(WHAT NEEDS TO BE DONE):
Filter the listing below down to the lines holding the word "linejoin", and copy those lines.

● ● ● ●

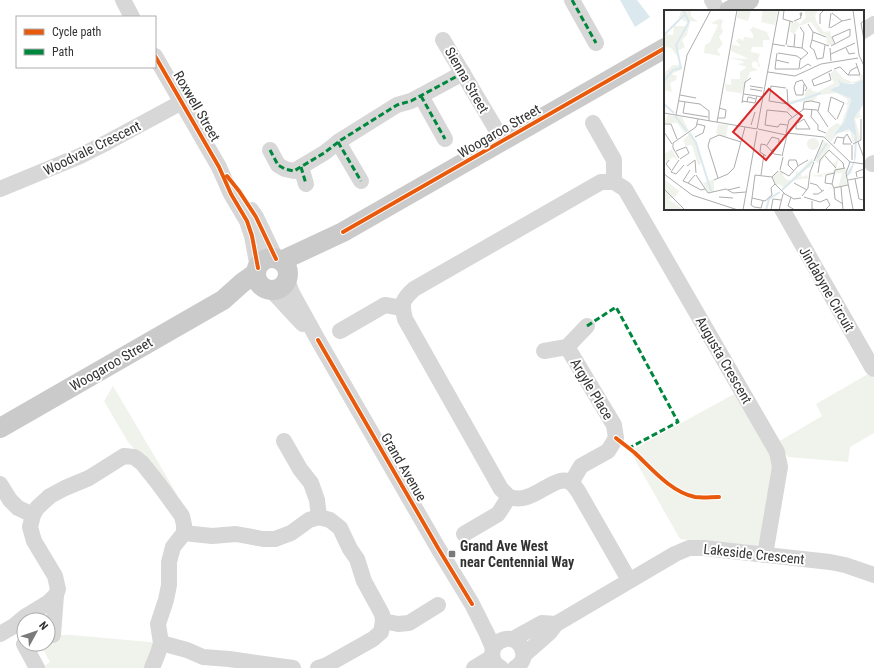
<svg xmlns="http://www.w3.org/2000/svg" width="874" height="668" font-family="'Roboto Condensed',sans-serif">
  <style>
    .green { fill: #f0f3ec; fill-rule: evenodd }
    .water { fill: #dbe9ef }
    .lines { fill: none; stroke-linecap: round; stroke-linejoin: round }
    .minor { stroke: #d7d7d7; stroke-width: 16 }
    .major { stroke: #cacaca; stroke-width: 20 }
    .quiet { stroke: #00873e; stroke-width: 3; stroke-dasharray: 6 3; stroke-linecap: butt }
    .cycleway-casing { stroke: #fff; stroke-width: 6 }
    .cycleway { stroke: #e8590c; stroke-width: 4 }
    .poi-dot { fill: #7a7a7a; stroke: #fff; stroke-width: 1.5 }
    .labels { text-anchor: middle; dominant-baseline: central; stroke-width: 4; stroke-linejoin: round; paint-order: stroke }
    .street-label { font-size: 14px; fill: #333; stroke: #fff }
    .poi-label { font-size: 14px; font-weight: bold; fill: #333; stroke: #fff; text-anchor: start }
    .inset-river { fill: none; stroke: #dbe9ef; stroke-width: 2 }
    .inset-road { fill: none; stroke: #adadad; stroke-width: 1 }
    .view { fill: #d62828; fill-opacity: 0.15; stroke: #d62828; stroke-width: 2 }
    .inset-edge { fill: none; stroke: #333; stroke-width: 2 }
  </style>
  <rect width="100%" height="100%" fill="#fff"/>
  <g class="green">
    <polygon points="868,374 874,378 874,433 850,447 848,462 788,457 778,442 822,416 816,404"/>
    <polygon points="113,386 178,496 128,442 104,401"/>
    <polygon points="736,393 774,462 761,549 680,539 630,451"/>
    <path d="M49 602 53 635H71L161 643 152 668H37L24 644H48V620H24V644L14 626ZM43 649 50 662 42 667 34 655Z"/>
  </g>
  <polygon class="water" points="620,0 637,0 650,17 635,27"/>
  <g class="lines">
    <g class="minor">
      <polyline points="123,0 132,17"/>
      <polyline points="572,0 596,43"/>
      <polyline points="712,0 718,11"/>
      <polyline points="863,31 874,24"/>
      <polyline points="443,40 503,141"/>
      <polyline points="155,56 219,167 231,194 247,221 252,236 258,268"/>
      <polyline points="421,96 445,139"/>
      <polyline points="593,123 614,160 614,182"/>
      <polyline points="338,142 361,181"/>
      <polyline points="270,150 278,165 285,169 294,171 324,153 341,140 397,105 411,101 463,73"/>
      <polyline points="872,164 874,163"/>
      <polyline points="301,167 306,184"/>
      <polyline points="0,189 80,156 106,143 182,102"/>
      <polyline points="782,209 872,367 874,369"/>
      <polyline points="251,210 256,217 276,259"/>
      <polyline points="287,280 292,293 318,340 438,548 472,604 487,634 493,648"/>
      <path d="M271 290C282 301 292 313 303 324"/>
      <polyline points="340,331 385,305 402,308"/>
      <polyline points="567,347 614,425 616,438 608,451 581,466 571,483"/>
      <polyline points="544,351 567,347 587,326"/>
      <polyline points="284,441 300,469 311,483 317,500 319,517"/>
      <polyline points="0,484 10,500 18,508 33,515"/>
      <polyline points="184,533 212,536 236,534 263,539 275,539 291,533 309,520 319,517 330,520 340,528 350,549 357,559 364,581 382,614 383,621 381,632 373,639 327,665 318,668"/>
      <polyline points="464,534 498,514 509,497"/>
      <path d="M629 580 578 491C576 489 574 485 572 483 556 471 533 506 510 497 507 496 504 491 501 489L405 319C401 303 402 300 414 289L601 182H614L625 189 777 452 780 467 765 555"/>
      <polyline points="383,621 398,624 409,623 438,605"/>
      <polyline points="0,634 14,626 26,616 49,602 56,595"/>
      <polyline points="53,635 56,595 58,589 55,576 34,541 30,527 33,515 37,508 50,496 65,488 89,478 124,456 134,457 142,463 158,483 182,516 184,525 184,533 173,547 169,562 169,585 166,600 158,624 161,643 158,653 152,668"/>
      <polyline points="513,639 542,623 556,624"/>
      <polyline points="161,643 187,650 203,657 229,659 293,668"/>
      <polyline points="24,644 37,668"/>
      <polyline points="524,655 549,633 556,624 675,554 689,548 704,548 830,562 845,565 874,575"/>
      <polyline points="474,668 492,657"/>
      <path d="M501 668C497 666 494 663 493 659 487 638 519 630 523 652 525 659 521 664 515 668"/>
    </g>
    <g class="major">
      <polyline points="729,11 749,0"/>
      <circle cx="272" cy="274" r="16"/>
      <polyline points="281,261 343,232 665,48"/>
      <polyline points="0,428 223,300 242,283 256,273"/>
    </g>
    <g class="quiet">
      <polyline points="572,0 596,43"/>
      <polyline points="421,96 445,139"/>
      <polyline points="338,142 361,181"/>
      <polyline points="270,150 278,165 285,169 294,171 324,153 341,140 397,105 411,101 463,73"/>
      <polyline points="301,167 306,184"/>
      <polyline points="587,326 616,307 678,422 629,448"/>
    </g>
    <defs>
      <g id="cycleway">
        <polyline points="155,56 219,167 231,194 247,221 252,236 258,268"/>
        <polyline points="227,176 239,191 256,217 276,259"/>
        <polyline points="343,232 665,48"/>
        <polyline points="318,340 438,548 472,604"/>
        <path d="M616 438C622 443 629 448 635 453 652 469 671 492 695 497 703 498 711 497 719 497"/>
      </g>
    </defs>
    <use href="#cycleway" class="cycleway-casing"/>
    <use href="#cycleway" class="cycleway"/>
  </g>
  <rect class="poi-dot" x="448" y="550" width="8" height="8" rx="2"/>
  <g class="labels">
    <g class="street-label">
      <text transform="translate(467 80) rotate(60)">Sienna Street</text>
      <text transform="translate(197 106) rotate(60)">Roxwell Street</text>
      <text transform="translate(499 131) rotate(-30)">Woogaroo Street</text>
      <text transform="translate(92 148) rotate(-26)">Woodvale Crescent</text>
      <text transform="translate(827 289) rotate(60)">Jindabyne Circuit</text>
      <text transform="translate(724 360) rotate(60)">Augusta Crescent</text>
      <text transform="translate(111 364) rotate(-30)">Woogaroo Street</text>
      <text transform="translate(592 389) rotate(59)">Argyle Place</text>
      <text transform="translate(404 467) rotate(60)">Grand Avenue</text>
      <text transform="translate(754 554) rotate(6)">Lakeside Crescent</text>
    </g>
    <g class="poi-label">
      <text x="460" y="546">Grand Ave West<tspan x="460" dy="16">near Centennial Way</tspan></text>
    </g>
  </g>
  <g transform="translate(664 10)">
    <rect width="200" height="200" fill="#fff"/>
    <path d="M17 0H27V6L34 12 26 11 23 25 18 30 21 37 15 40 13 46 7 38 0 37V24L9 25 10 16H21L24 13 15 8ZM74 0H87L84 11 73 8ZM99 0H114L111 15 97 12ZM140 0H154L151 6 153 13 160 22 166 21 170 35H163L162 25 156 24 147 12 135 16 130 25 126 21 127 12 133 11 136 14 142 7ZM55 9 59 10 57 17 59 22 55 27 59 34 53 40 57 46 40 43 41 35 46 32 54 15 47 13ZM89 17 103 22 106 30H99V37H88L87 42 96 44 94 50 96 56 94 57V53L90 51 88 53V57L94 60 86 62 77 85 76 83 62 81 61 74 67 75V69H76V62L83 57 73 54 80 53 78 51 66 48 85 49 67 41 68 35 77 36 72 31 75 28 79 31 80 27 89 28V24L86 20ZM9 55H17V60L7 64 13 66 12 70 6 73 8 82 0 80V63ZM171 59 179 68 188 72 196 70 195 66 200 64V69L192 73H178L173 70 176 75 172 76 171 81 186 88 187 91 180 112 169 124 185 119 192 124 190 108 200 93 195 104 198 107 191 109 197 130 193 131V128L189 133 186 121 174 123 167 132 161 127 164 119 173 113 177 115 184 95 180 94 184 92 183 89 173 83 154 85 150 91 132 92 127 94V99L123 102 125 91 142 88 140 85 143 80 147 78 148 81 154 82 170 73 166 64ZM4 105 18 107 25 121 21 123 13 113H0ZM54 114 64 115 62 127 52 124ZM27 122 33 132 37 154 34 155 28 135 22 136 19 131ZM143 134a6 6 0 1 1 12 0a6 6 0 1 1-12 0ZM160 131 167 135 157 152 153 153 150 150ZM8 139 14 151 9 147 2 152 0 144ZM149 147 147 156 137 163 138 167 142 165 146 168 131 170 118 181 119 177 115 174 112 176 108 166 114 161 119 162V166L123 170H127L132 165 131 160 134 163ZM175 149 172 158H183L181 168 184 175 161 180 175 175 178 163 158 164 159 167 147 166 171 161 169 154ZM0 169 15 181 11 187 4 189 21 200H0ZM50 169V182H44L39 173Z" fill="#f0f3ec"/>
    <path d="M173 69 178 73 189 74 200 69V93L190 108 193 128 192 147 187 163 180 169 190 151 191 125 185 119 169 125 180 112 187 91 186 88 166 80 176 75Z" fill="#dbe9ef"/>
    <path class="inset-river" d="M0 25 20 5M0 71 9 60 17 58 12 35 25 12 19 0M0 94 10 103M125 94 157 83M11 106 23 121M25 123 32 133 47 181M153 148 163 133M118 180 149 151M102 200 105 189 116 182"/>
    <path class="inset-road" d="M120 0 119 9 129 12M189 0 195 45 200 56M168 3 178 11M130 11 137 8 136 3H138L137 6M200 11 197 13 200 30M144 14 149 22 162 27M156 14V4L160 0M136 17 140 23 138 38M165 18 167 3M166 18 178 11 187 9M149 22 148 30 165 36M148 30 146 37 150 40 153 49 159 48 161 35M109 34 121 36M122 35 126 11M167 36 186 26V19L168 27 171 34M130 37 131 24M166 38 167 51M182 38 185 44 191 43M113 43 112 50 125 53M114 43 133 46 137 49M167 44 191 33M112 50 111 59H135L136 50 144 43 138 38 123 36M192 53 196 65H184L187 60 193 57M136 59 144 54 147 56M170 59 176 57 184 65M104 62 131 66 157 54 194 48M165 63 167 70 150 76 148 70 168 60M140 74 139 85H132L130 78 132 72 138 70 143 78 141 81M86 76 99 78M122 78 107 76 105 91 124 94 123 79M86 79 98 81M80 84 99 87M16 85 32 88M15 91 36 94 45 101V111M78 91 91 93 93 86M21 92 19 103 44 107M83 92 84 87 92 89M78 93 81 72 87 68M148 99 147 107 154 115V120L162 123M139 100 140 92 147 91 156 93 154 101M0 103 93 119M12 105 23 45 47 0M54 108H61L62 100 55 98M140 109 146 119H132V114ZM172 110 164 101 167 87 180 93 173 109M53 112 73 0M0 114H7L13 129M87 115 91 102M123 115 116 114 114 117 101 115 103 100 123 102 128 107M93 119 115 0M94 119 122 125M0 122 8 134M122 123 125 110 140 99 153 100 164 117M123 123 160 127 186 152 200 154M31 127 39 123 41 116 33 114M180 128 183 124 188 133M180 128 179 134H187M194 132 200 148M170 134 173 127 180 128M189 134 197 130V109M103 135 108 127 115 129V134L107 141M12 141 22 137 25 143 16 149M119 145 118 146 123 125M102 146 96 142 97 134 102 135 110 144 117 145M161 146 172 158M15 148 9 138V133L32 117 34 109M5 150 2 154 7 160M15 150 7 162 12 164 20 155M188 150V135M150 151 159 130M186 152 182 163 189 199M23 156 31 150 32 163M26 160 19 171 24 173 31 165M116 160 119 147M114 161 108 167 111 174 121 184 119 183M116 161 125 166 134 156 144 150M130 161 124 155 125 150H132L134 156M154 163 156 150 165 140 179 153 180 158M0 164 28 185 74 200M32 165 44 183 62 179 69 183 82 182M97 165 100 144M108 167 91 165 88 188 101 191 108 185 107 178 111 174M193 167 192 162 200 159M54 168 44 136 46 129 55 125 77 132M191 169 195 189 200 190M50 170 64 164 70 158 81 117M184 170 200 167M24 173 37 180 41 179M130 173 143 180M146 173 153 175 158 181M168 174 161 173 162 165 171 163M177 177 179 200M170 178 168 174 171 160 181 158M170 178 171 189 179 194M170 178 184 175M0 179 21 200M64 180 76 177M121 184 130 189 137 188M149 184H154L160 180M138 186 144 178 146 162 150 152M55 187 69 188M127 187 124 196 131 200M140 187 156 192 163 189 166 195 161 200M88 188 87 195 90 197 97 198 99 191M148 191V199L155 200M79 200 93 121M107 200 109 189 117 190M115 200 119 184"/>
    <path class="view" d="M105 79 138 106 102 150 69 122Z"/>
    <rect width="200" height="200" class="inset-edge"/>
  </g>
  <rect x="16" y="16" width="140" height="52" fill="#ffffff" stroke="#adadad"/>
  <rect x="24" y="29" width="20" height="6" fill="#e8590c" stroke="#adadad"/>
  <text x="52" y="36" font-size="12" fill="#333333">Cycle path</text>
  <rect x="24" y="49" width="20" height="6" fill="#00873e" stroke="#adadad"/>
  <text x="52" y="56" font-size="12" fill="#333333">Path</text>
  <g transform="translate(36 632) rotate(50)"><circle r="19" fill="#ffffff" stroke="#adadad"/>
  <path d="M0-3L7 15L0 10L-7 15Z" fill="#7a7a7a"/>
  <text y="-6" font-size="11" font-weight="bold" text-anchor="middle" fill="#333333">N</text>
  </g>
</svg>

● ● ● ●

(OUTPUT):
    .lines { fill: none; stroke-linecap: round; stroke-linejoin: round }
    .labels { text-anchor: middle; dominant-baseline: central; stroke-width: 4; stroke-linejoin: round; paint-order: stroke }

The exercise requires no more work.